__Exercise 1__:
In the article on political narratives, reproduce the passage starting at "Political leaders and" and ending at "half actually believes.", switching "narratives" to "stories".
__Exercise 2__:
Pick up the article on political narratives after its final sentence and continue writing it.

__Document extract__:
■ ■ ■
An Inconvenient Truce

3 min read Original article ↗

Political leaders and tribal missionaries have perfected a technique for maintaining anger between groups by constructing narratives designed not to resolve issues but to make the other side seem fundamentally inhuman. The mechanism is elegant: introduce an aggressive, attractive claim, then retreat to a reasonable defense when challenged, treating both as equivalent. The result is two separate realities where half the country believes things about the other half that almost nobody in that half actually believes.

  • The Christmas Truce teaches an unexpected lesson: After 1914, military leaders actively prevented subsequent holiday truces not through brute force but by controlling which stories got told. Once leaders recognized that shared humanity was dangerous to their aims, they simply erased it from the narrative. The mechanism was psychological, not physical.
  • The motte-and-bailey doctrine works because it conflates two completely different arguments: An aggressive premise (the bailey) gets swapped with a sensible one (the motte) whenever the aggressive version faces challenge. Both sides have become expert at this. What looks like a genuine policy debate is actually an argument structure designed to make compromise impossible.
■ ■ ■
Data taken from a collection
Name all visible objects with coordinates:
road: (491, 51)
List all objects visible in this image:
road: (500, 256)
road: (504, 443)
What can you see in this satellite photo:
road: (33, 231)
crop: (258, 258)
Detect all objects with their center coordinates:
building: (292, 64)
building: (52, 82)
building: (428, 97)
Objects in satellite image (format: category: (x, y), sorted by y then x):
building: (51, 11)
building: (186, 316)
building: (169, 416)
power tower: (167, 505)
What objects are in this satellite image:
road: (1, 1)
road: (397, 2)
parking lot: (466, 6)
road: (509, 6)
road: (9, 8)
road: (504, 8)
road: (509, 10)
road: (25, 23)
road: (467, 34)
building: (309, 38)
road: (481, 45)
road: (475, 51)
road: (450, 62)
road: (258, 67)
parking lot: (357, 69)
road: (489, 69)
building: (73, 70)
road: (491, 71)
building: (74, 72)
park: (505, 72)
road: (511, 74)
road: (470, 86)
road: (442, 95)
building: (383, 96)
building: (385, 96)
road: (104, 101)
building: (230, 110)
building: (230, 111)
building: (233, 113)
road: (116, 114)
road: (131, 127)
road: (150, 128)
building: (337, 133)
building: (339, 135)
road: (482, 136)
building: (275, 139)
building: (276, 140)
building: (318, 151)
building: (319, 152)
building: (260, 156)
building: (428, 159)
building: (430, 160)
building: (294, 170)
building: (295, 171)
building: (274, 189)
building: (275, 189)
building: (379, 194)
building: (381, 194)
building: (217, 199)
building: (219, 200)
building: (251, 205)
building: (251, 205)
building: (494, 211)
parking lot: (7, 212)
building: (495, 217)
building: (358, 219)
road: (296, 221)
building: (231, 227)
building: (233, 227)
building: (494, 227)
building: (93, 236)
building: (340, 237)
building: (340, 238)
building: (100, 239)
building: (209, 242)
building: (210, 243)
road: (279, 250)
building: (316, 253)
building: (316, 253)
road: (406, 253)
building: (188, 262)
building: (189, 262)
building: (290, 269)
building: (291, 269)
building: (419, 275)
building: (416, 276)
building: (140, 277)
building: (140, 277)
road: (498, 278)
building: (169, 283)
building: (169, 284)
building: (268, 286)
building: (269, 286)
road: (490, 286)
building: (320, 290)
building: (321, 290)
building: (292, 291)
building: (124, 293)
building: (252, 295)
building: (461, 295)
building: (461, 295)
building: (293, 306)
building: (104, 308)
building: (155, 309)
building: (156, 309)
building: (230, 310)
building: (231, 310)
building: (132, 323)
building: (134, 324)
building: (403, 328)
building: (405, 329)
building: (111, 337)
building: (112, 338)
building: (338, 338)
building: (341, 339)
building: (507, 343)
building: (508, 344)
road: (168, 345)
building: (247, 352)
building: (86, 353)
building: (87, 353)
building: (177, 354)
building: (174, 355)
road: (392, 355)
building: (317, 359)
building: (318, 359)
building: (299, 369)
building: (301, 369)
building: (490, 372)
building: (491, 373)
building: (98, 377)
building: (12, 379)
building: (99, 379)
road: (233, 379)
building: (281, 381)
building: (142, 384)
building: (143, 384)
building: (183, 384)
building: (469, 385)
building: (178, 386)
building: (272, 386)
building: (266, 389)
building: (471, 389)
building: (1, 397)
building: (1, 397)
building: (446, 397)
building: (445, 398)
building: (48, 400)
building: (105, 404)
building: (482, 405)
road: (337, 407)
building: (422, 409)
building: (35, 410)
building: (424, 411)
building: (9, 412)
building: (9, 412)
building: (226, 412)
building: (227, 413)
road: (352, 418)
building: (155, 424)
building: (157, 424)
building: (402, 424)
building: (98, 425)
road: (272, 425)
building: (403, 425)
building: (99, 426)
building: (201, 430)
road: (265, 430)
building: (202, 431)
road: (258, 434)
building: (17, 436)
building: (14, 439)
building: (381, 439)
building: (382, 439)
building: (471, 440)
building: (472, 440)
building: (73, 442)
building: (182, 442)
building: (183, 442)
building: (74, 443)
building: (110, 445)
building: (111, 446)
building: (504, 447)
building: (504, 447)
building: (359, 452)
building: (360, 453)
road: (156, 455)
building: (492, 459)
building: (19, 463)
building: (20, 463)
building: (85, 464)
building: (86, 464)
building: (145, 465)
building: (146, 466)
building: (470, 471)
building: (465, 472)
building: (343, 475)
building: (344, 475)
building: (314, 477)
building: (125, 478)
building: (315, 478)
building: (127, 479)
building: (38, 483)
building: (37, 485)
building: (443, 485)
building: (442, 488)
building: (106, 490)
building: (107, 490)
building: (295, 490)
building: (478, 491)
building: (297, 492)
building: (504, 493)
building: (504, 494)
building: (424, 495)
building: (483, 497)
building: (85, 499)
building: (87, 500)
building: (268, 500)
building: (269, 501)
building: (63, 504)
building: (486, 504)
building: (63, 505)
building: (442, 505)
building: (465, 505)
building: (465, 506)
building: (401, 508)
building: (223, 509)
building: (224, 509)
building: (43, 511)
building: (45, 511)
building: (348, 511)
■ ■ ■
__Answer area 1__:
Political leaders and tribal missionaries have perfected a technique for maintaining anger between groups by constructing stories designed not to resolve issues but to make the other side seem fundamentally inhuman. The mechanism is elegant: introduce an aggressive, attractive claim, then retreat to a reasonable defense when challenged, treating both as equivalent. The result is two separate realities where half the country believes things about the other half that almost nobody in that half actually believes.

__Answer area 2__:
  • The gap between Narrative World and Reality World is now massive: Sixty-one percent of Red Tribe members believe Blue Tribe wants to abolish police. Only 28 percent of actual liberals believe that. Fifty-seven percent of Blue Tribe believes Red Tribe thinks police shootings are always justified. Only 31 percent of actual conservatives hold that view. We're not disagreeing about facts. We're disagreeing about characters in a story that mostly don't exist.
  • Each side uses the other's aggressive claims as proof of the other's fundamental corruption: Blue Tribe can point to the dumbest Red Tribe narratives and declare it consensus. Red Tribe can caricature Blue Tribe's most extreme elements and treat them as representative. The missionaries benefit from this. The rest of us lose the ability to see anyone across the divide as anything but an enemy.
  • The question becomes whether we can even recognize when we've been conscripted into someone else's war: If you can't tell the difference between battles that are yours and battles someone selected for you, how will you know when to stop fighting? And more importantly, what does it take to make people most uncomfortable? Peace.